▶ **ARBEITSAUFTRAG**:
Stelle die Zeilen von der Zeile mit „Could you add“ bis zur Zeile mit „-0.026046, 0.548763, 0.717320]]“, beide eingeschlossen, als JSON-Liste von Zeichenketten dar, mit einem Eintrag pro Zeile und ohne Leerzeilen. Die Bilder lässt du in der Antwort weg.

▶ **VORLIEGENDE ZEILEN**:
'''

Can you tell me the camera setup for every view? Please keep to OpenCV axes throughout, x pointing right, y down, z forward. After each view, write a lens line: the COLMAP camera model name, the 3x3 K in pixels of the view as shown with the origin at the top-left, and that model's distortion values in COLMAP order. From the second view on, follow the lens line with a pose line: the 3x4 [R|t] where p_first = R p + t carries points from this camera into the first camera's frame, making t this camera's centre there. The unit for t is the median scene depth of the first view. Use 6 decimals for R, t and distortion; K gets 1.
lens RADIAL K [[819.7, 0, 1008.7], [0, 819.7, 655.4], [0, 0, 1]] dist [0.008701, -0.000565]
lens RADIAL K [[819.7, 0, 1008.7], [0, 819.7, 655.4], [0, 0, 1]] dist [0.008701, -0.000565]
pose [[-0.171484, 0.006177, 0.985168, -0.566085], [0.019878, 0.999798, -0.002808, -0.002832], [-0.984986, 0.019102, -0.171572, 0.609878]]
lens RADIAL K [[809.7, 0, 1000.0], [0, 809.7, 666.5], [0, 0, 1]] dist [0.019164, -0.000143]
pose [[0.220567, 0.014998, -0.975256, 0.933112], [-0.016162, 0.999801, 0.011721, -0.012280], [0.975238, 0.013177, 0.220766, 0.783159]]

'''
'''

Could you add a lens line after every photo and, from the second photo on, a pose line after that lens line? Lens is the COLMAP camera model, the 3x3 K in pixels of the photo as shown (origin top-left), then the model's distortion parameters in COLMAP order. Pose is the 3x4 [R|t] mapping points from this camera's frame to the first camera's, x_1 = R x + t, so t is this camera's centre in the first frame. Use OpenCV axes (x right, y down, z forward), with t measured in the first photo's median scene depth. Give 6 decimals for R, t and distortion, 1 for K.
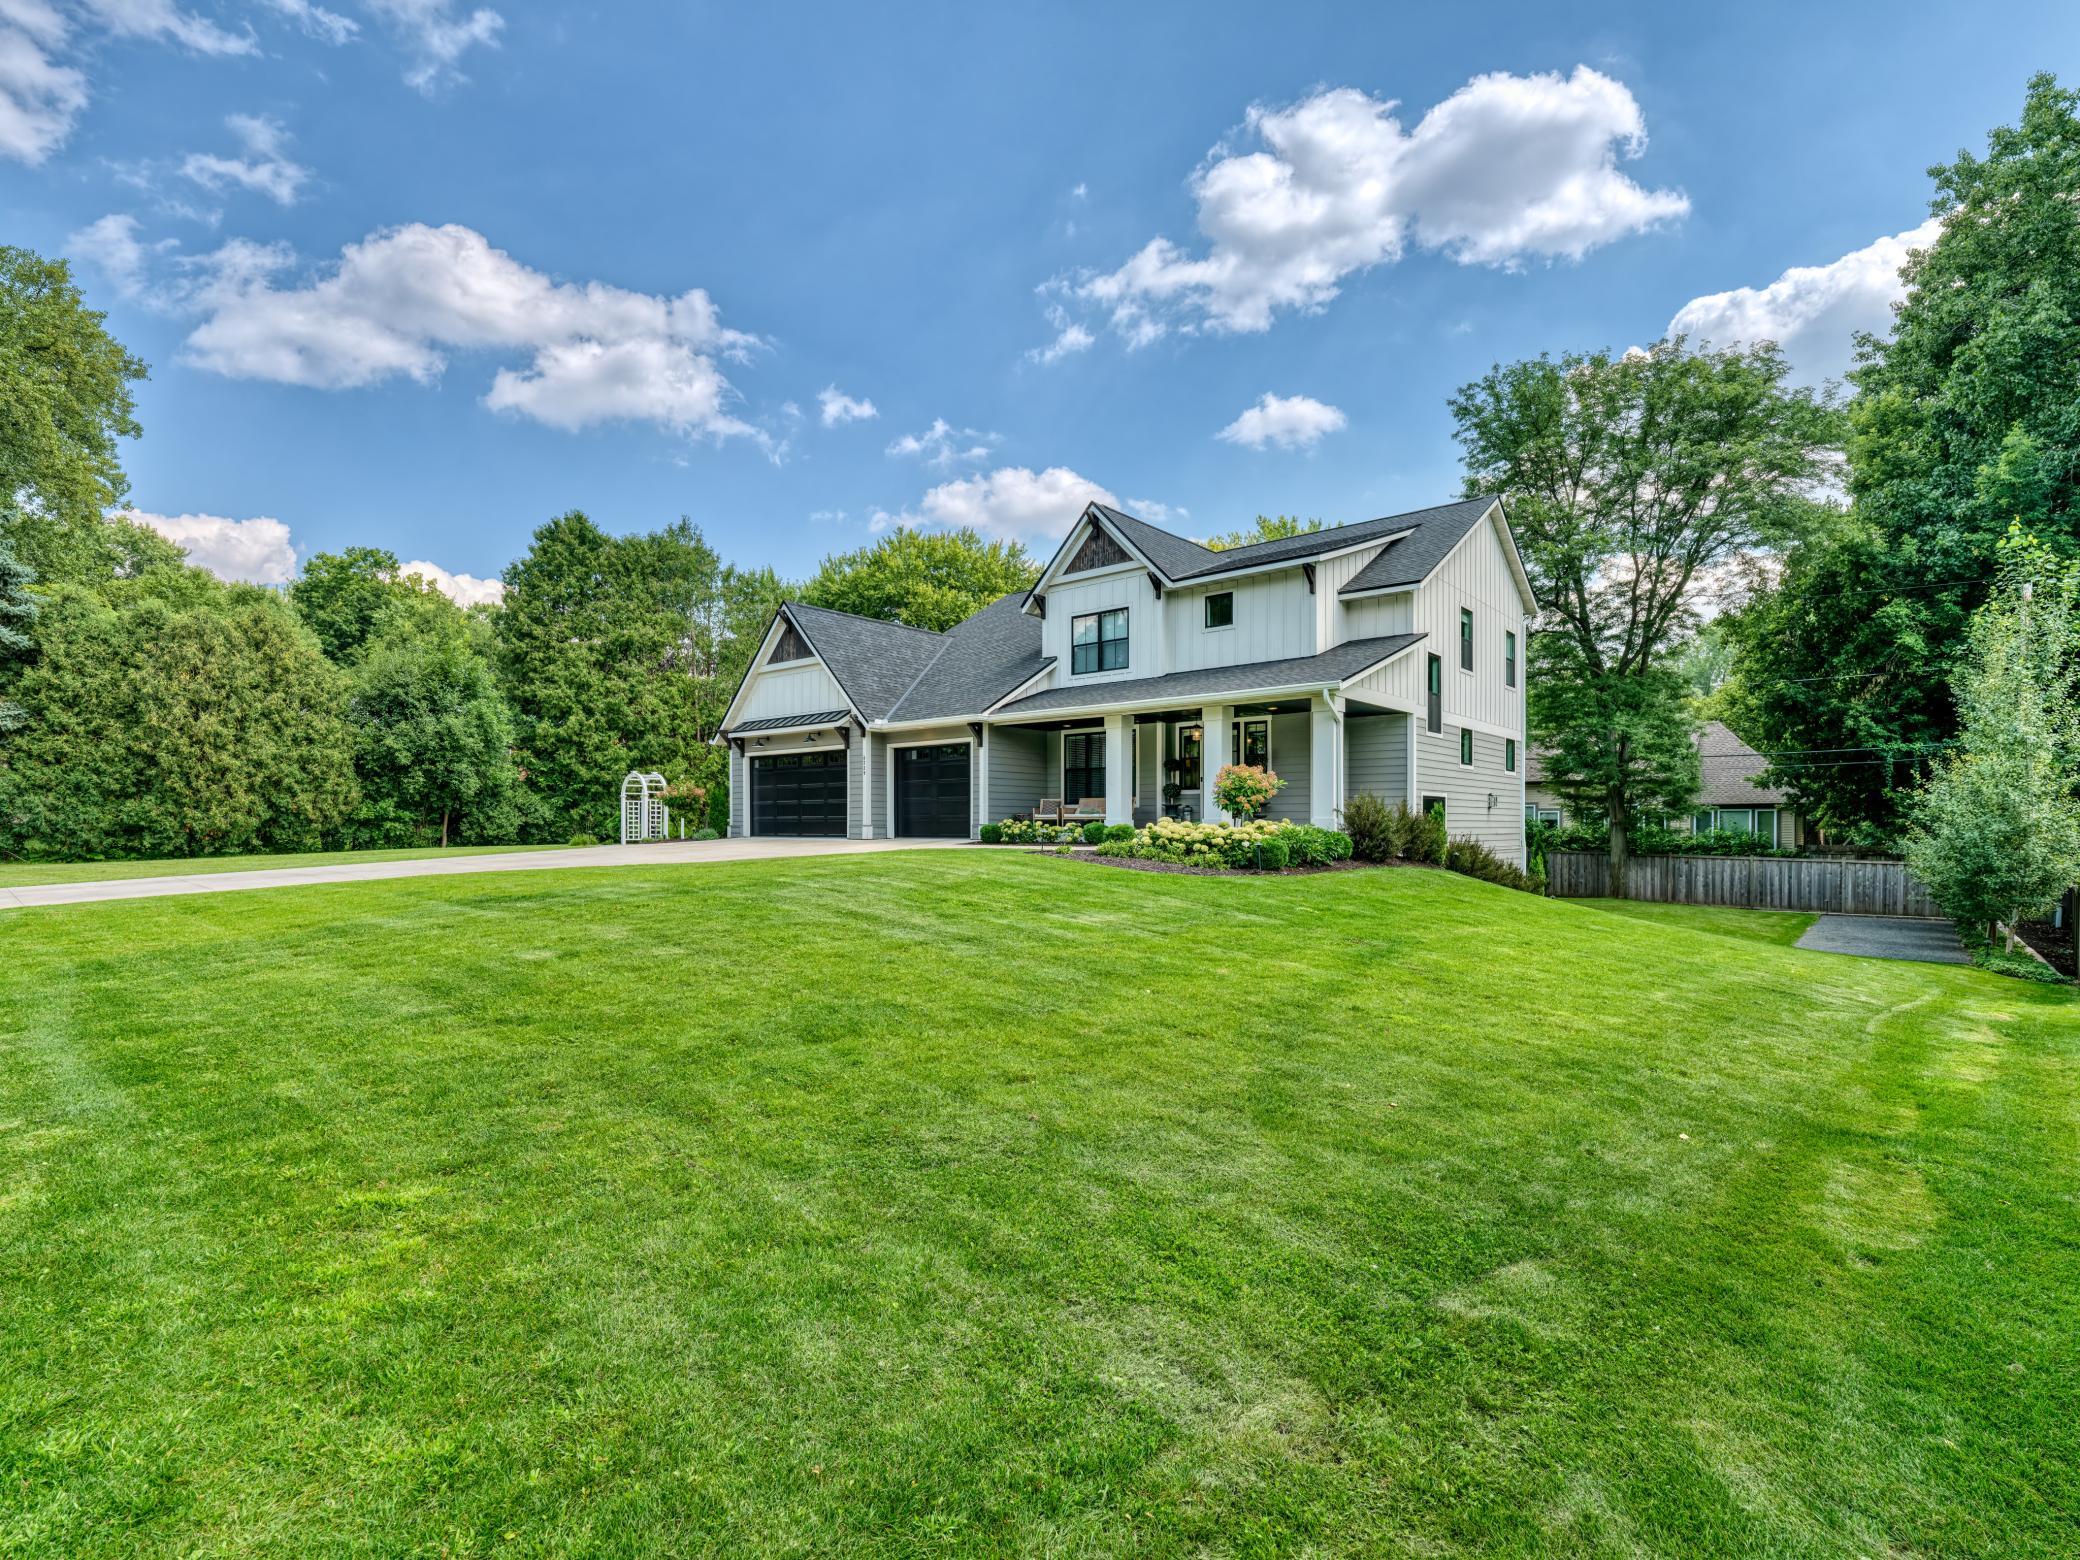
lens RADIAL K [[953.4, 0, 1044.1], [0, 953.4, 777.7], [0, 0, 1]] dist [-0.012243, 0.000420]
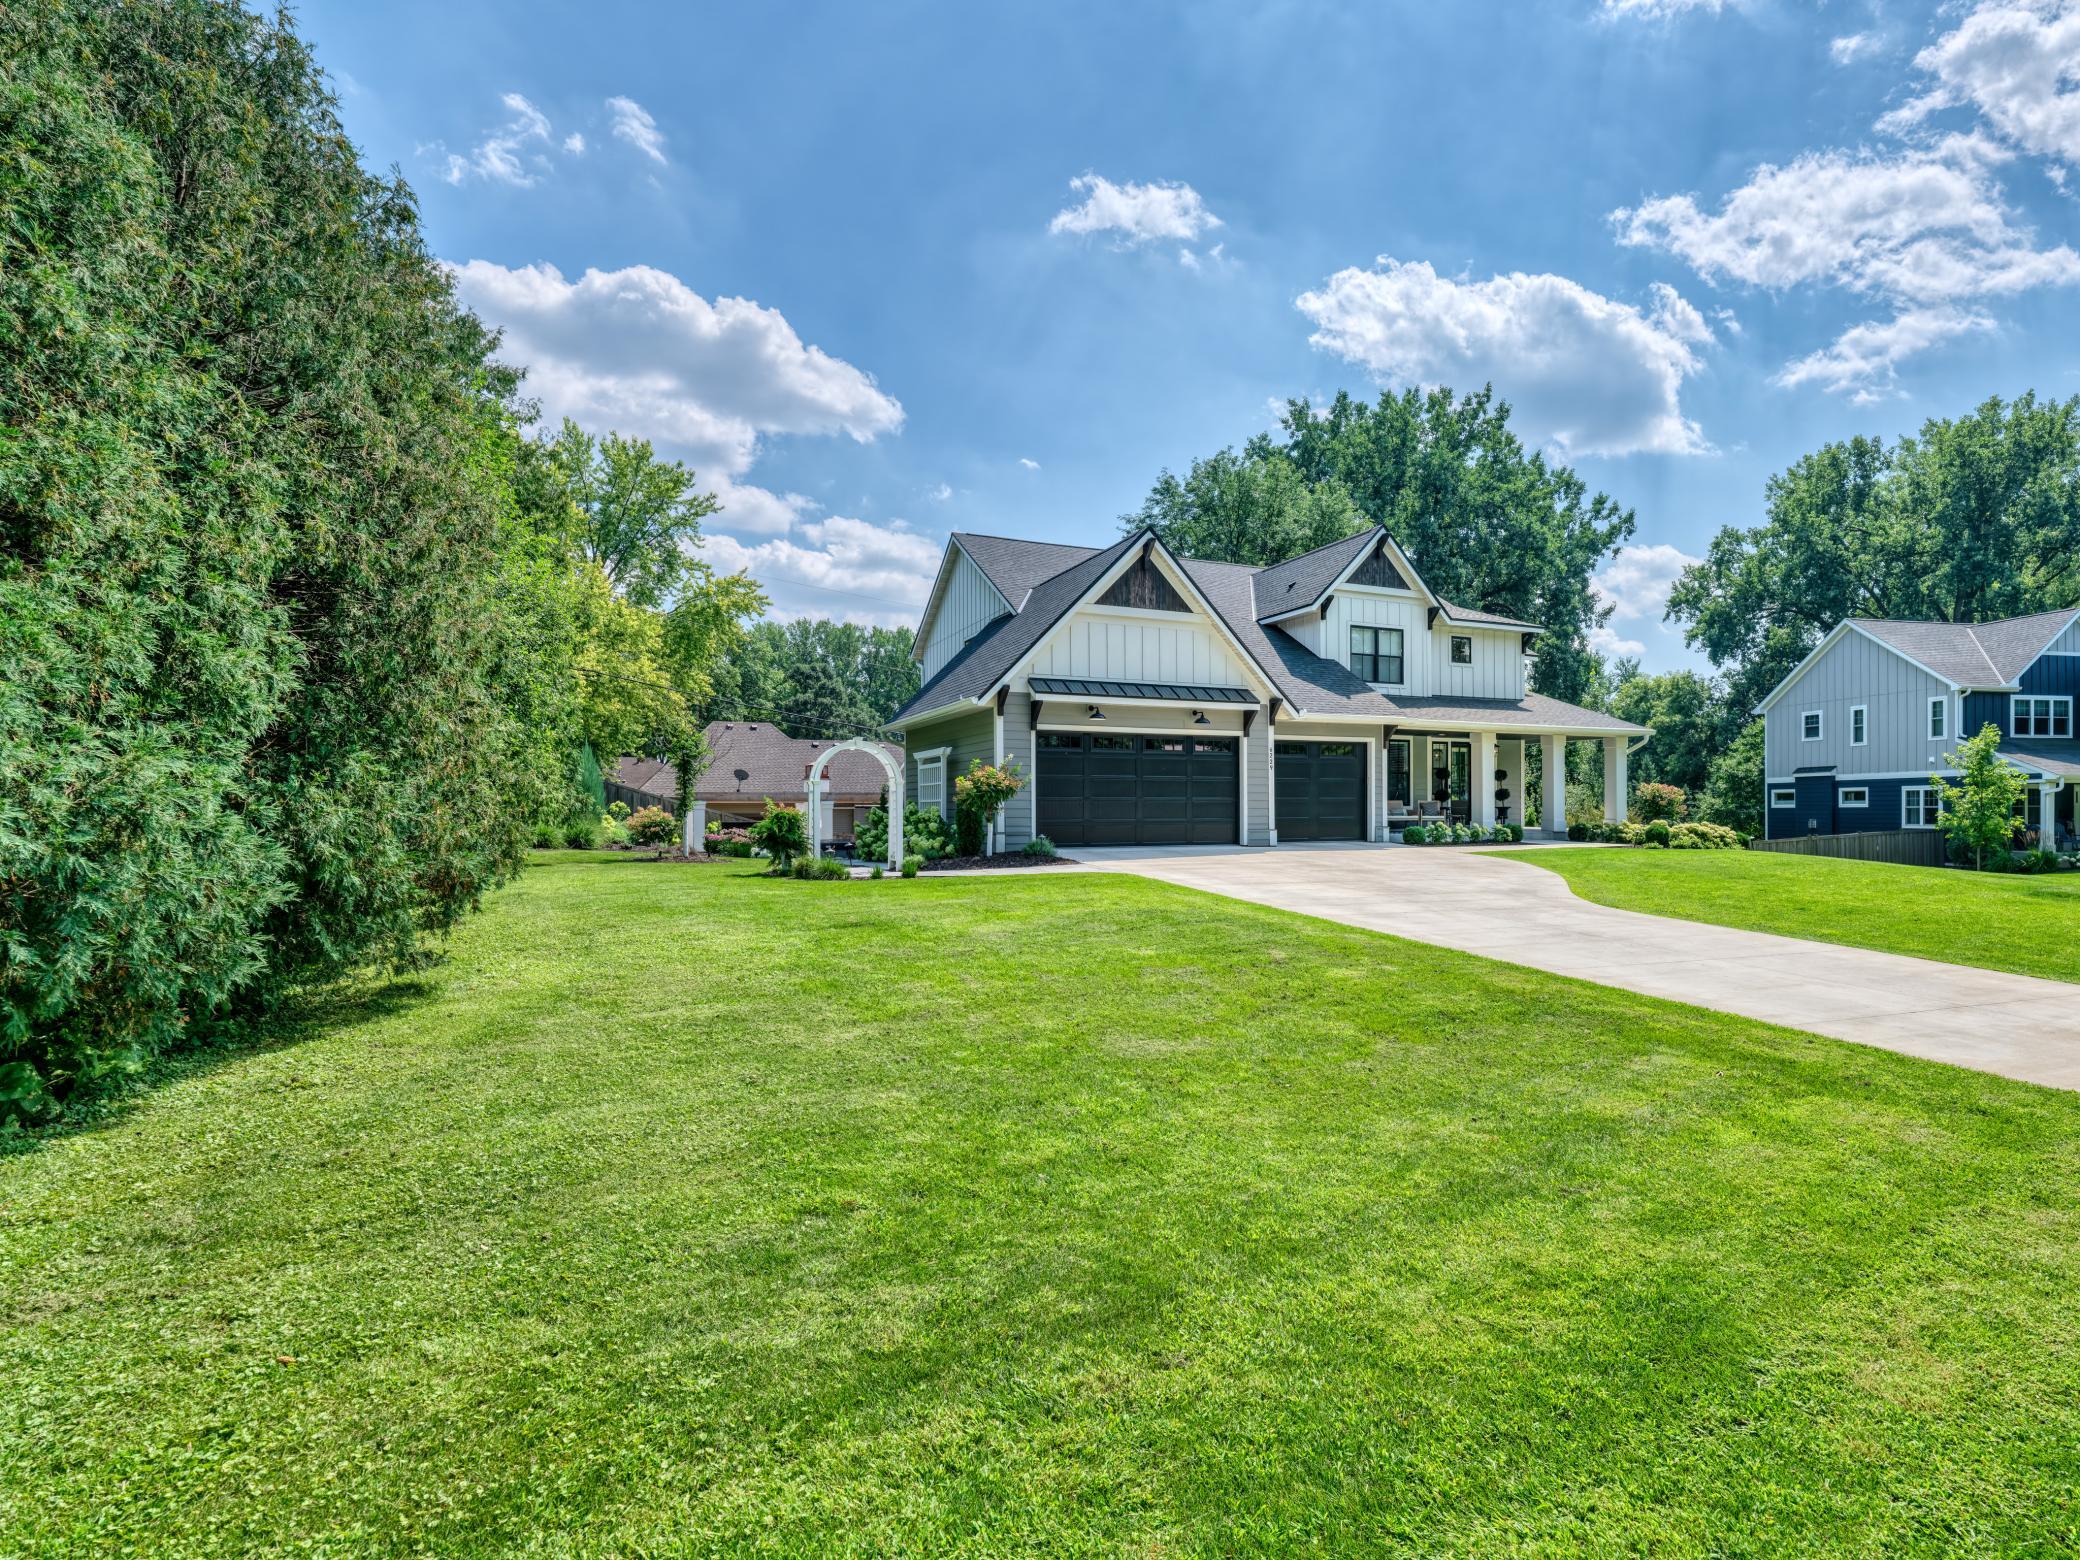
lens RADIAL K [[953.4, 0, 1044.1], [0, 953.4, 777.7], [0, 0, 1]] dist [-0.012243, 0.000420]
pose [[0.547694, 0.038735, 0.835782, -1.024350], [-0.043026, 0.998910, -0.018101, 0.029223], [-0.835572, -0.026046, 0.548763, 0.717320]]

'''

▶ **ANTWORT ZUM AUFTRAG**:
[
  "Could you add a lens line after every photo and, from the second photo on, a pose line after that lens line? Lens is the COLMAP camera model, the 3x3 K in pixels of the photo as shown (origin top-left), then the model's distortion parameters in COLMAP order. Pose is the 3x4 [R|t] mapping points from this camera's frame to the first camera's, x_1 = R x + t, so t is this camera's centre in the first frame. Use OpenCV axes (x right, y down, z forward), with t measured in the first photo's median scene depth. Give 6 decimals for R, t and distortion, 1 for K.",
  "lens RADIAL K [[953.4, 0, 1044.1], [0, 953.4, 777.7], [0, 0, 1]] dist [-0.012243, 0.000420]",
  "lens RADIAL K [[953.4, 0, 1044.1], [0, 953.4, 777.7], [0, 0, 1]] dist [-0.012243, 0.000420]",
  "pose [[0.547694, 0.038735, 0.835782, -1.024350], [-0.043026, 0.998910, -0.018101, 0.029223], [-0.835572, -0.026046, 0.548763, 0.717320]]"
]